When it’s time to move your business, you may be able to downsize without sacrificing your livelihood. Here are a few tips to get you started.
Cutting floor space doesn’t mean you have to drop customer-favorite products or service. Kohl’s Department Store initiated a widespread plan to cut retail for space in early 2017. The company according to USA Today, has taken steps to optimize nearly 1100 stores to boost customer experience and profitability. In a world of Amazon free two-hour delivery, many retailers, including Sears and Macy’s, have had to close stores. Kohl’s, however, has stayed afloat by dropping unnecessary weight.
Before your big (or small) move, consider looking online for inspiration. There are a number of free design software programs, such as Sketchup, that can help you visualize your new retail or office space. Better yet, you can hire interior designers and/or architects through online platforms like Upwork. A professional can help you create a functional and aesthetically pleasing space that meets your needs and helps your business prosper.

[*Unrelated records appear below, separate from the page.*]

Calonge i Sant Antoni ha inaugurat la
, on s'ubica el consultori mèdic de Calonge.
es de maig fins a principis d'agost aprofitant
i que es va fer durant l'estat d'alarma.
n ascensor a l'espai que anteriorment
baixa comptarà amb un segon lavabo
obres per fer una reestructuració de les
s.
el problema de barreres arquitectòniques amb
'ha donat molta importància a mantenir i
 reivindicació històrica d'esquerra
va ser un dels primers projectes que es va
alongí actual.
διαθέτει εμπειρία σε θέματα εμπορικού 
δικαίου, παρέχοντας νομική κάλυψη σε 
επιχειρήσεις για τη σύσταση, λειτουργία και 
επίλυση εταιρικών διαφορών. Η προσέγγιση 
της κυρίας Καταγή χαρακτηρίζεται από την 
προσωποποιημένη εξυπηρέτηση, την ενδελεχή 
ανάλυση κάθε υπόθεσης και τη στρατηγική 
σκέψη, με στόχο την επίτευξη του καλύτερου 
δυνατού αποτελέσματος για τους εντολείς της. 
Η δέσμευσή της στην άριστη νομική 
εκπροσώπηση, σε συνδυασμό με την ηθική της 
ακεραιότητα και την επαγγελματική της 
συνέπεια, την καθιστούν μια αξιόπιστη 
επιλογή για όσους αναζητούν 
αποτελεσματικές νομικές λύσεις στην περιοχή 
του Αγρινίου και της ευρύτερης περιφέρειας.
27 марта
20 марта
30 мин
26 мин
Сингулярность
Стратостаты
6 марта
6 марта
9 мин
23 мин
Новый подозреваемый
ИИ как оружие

Evaluate existing products
Harvard Business Review explains pricing and inventory management are critical to retail success. This is an idea scalable across businesses of all sizes. When you are downsizing your floor space, it becomes even more important to know which products your customers really want and balance those against complementary items that will keep them from making a stop at the competition. For example, if you’re a grocer that specializes in fresh, local offerings, you may find that cutting your supply of dry, staple foods may force your customers to visit the big box retailers, where they will be tempted to pick up their produce out of sheer convenience.
Maximize floor space
One of the best things you can do for your business is to reduce clutter and make your space more easily navigable for customers. A simple way to do this is by only leaving a small number of products on your sales floor and leaving the rest in the stockroom.
Mall shoe stores are an exceptional example of this design layout. The stores display one pair of each color and style. Different sizes are stored in the back. When a customer wishes to try something on, a retail associate retrieves their desired selection. This not only eliminates floorspace but reduces the amount of upkeep employees must perform in order to keep the store neat and tidy. As an added benefit, retail goods are largely kept out of the reach of unscrupulous customers, therefore lowering your potential losses for the year.

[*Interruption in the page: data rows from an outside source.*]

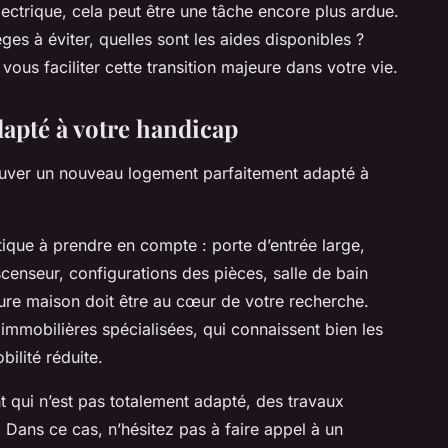
électrique, cela peut être une tâche encore plus ardue.
es à éviter, quelles sont les aides disponibles ?
ous faciliter cette transition majeure dans votre vie.
apté à votre handicap
trouver un nouveau logement parfaitement adapté à
stique à prendre en compte : porte d’entrée large,
censeur, configurations des pièces, salle de bain
ure maison doit être au cœur de votre recherche.
mmobilières spécialisées, qui connaissent bien les
ilité réduite.
qui n’est pas totalement adapté, des travaux
Dans ce cas, n’hésitez pas à faire appel à un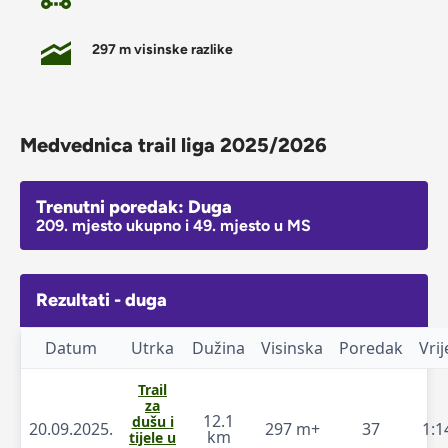
297 m visinske razlike
Medvednica trail liga 2025/2026
Trenutni poredak: Duga
209. mjesto ukupno i 49. mjesto u MS
Rezultati - duga
Datum
Utrka
Dužina
Visinska
Poredak
Vri
Trail
za
12.1
dušu i
20.09.2025.
297 m+
37
1:1
km
tijele u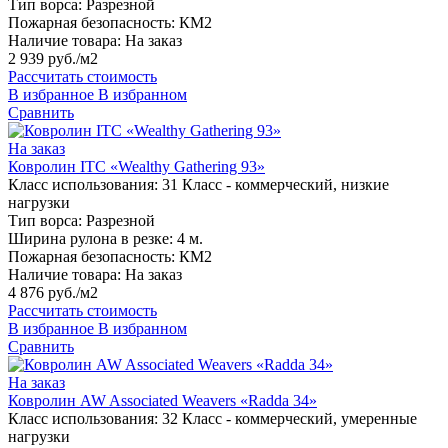
Тип ворса:
Разрезной
Пожарная безопасность:
КМ2
Наличие товара:
На заказ
2 939 руб./м2
Рассчитать стоимость
В избранное
В избранном
Сравнить
На заказ
Ковролин ITC «Wealthy Gathering 93»
Класс использования:
31 Класс - коммерческий, низкие
нагрузки
Тип ворса:
Разрезной
Ширина рулона в резке:
4 м.
Пожарная безопасность:
КМ2
Наличие товара:
На заказ
4 876 руб./м2
Рассчитать стоимость
В избранное
В избранном
Сравнить
На заказ
Ковролин AW Associated Weavers «Radda 34»
Класс использования:
32 Класс - коммерческий, умеренные
нагрузки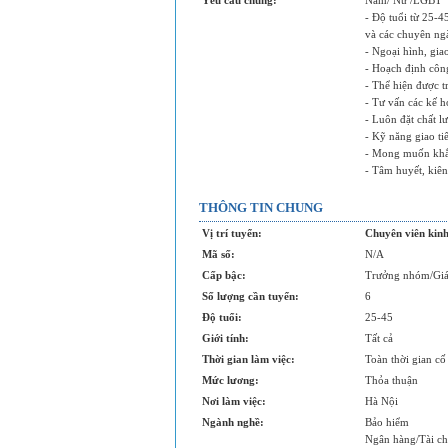
Yêu cầu chung:
Nam/ Nữ /LGBT
- Độ tuổi từ 25-
và các chuyên ngà
- Ngoại hình, gia
- Hoạch định công
- Thể hiện được t
- Tư vấn các kế h
- Luôn đặt chất l
- Kỹ năng giao ti
- Mong muốn khẳng
- Tâm huyết, kiên
THÔNG TIN CHUNG
Vị trí tuyển:
Chuyên viên kin
Mã số:
N/A
Cấp bậc:
Trưởng nhóm/Giá
Số lượng cần tuyển:
6
Độ tuổi:
25-45
Giới tính:
Tất cả
Thời gian làm việc:
Toàn thời gian cố
Mức lương:
Thỏa thuận
Nơi làm việc:
Hà Nội
Ngành nghề:
Bảo hiểm
Ngân hàng/Tài ch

Use psychology in your design
If you want to sell more of your high-profit goods, avoid placing these items within the first 15 feet of the store entrance. As customers enter, they tend to scan ahead and may walk right by the items you want them to purchase the most. Another thing to consider is aisle spacing. Consumers will often avoid physically touching items of high interest if doing so puts them uncomfortably close to other customers.

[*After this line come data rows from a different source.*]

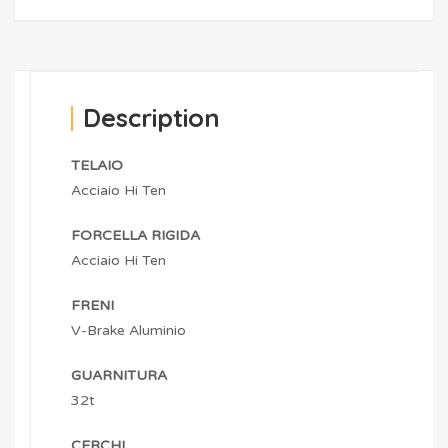
Description
TELAIO
Acciaio Hi Ten
FORCELLA RIGIDA
Acciaio Hi Ten
FRENI
V-Brake Aluminio
GUARNITURA
32t
CERCHI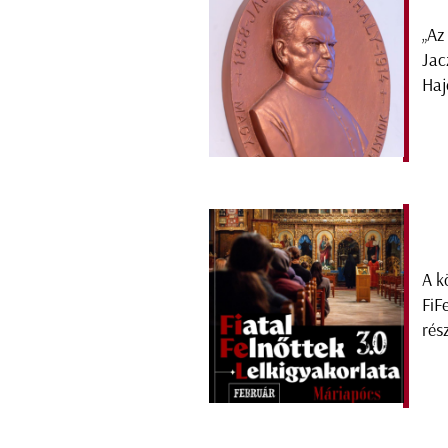
„Az
Jac
Haj
A k
FiF
rés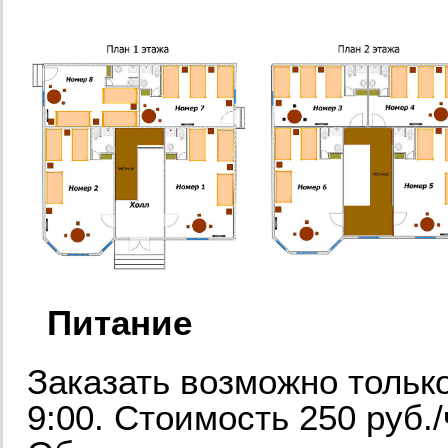
Питание
Заказать возможно тольк
9:00. Стоимость 250 руб./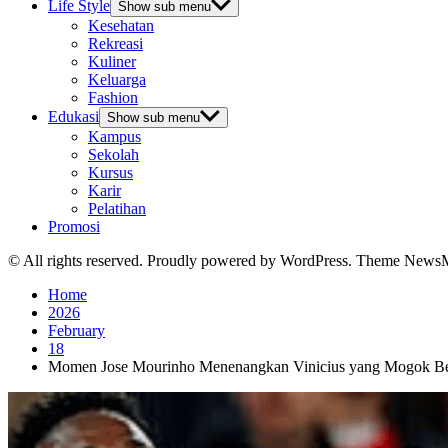
Life Style
Show sub menu
Kesehatan
Rekreasi
Kuliner
Keluarga
Fashion
Edukasi
Show sub menu
Kampus
Sekolah
Kursus
Karir
Pelatihan
Promosi
© All rights reserved. Proudly powered by WordPress. Theme News
Home
2026
February
18
Momen Jose Mourinho Menenangkan Vinicius yang Mogok Be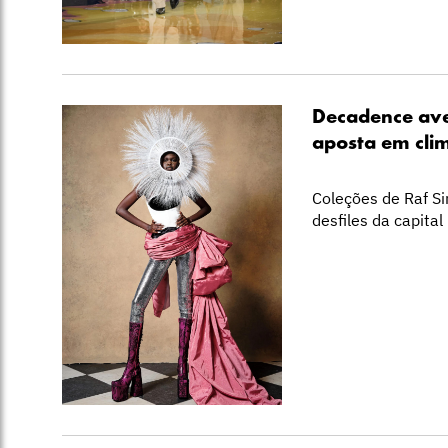
Decadence ave
aposta em cli
Coleções de Raf S
desfiles da capital 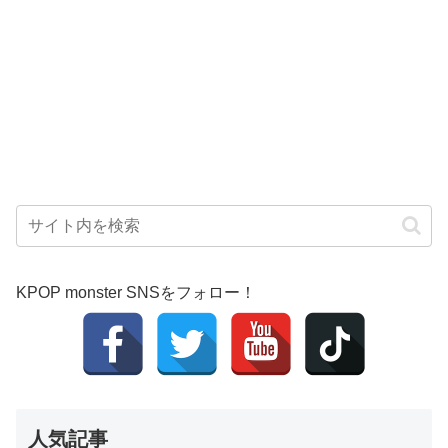
KPOP monster SNSをフォロー！
人気記事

You can do much of these tasks on your own. However, when your priority is your customers, you may want to bring in the big guns. A professional organizer can help with everything from crafting unique storage spaces to helping you sort the company books so you can focus on your business.
Remember, when you are moving from one space to another, bigger isn’t necessarily better. A smaller location means less overhead and more opportunity for you to interact face-to-face with your customers. But keep in mind that your storefront can’t stay the same when you’re dealing with half the space. Take the time to find out what your customers really want so that you can have what you want: bigger profits and a smaller footprint.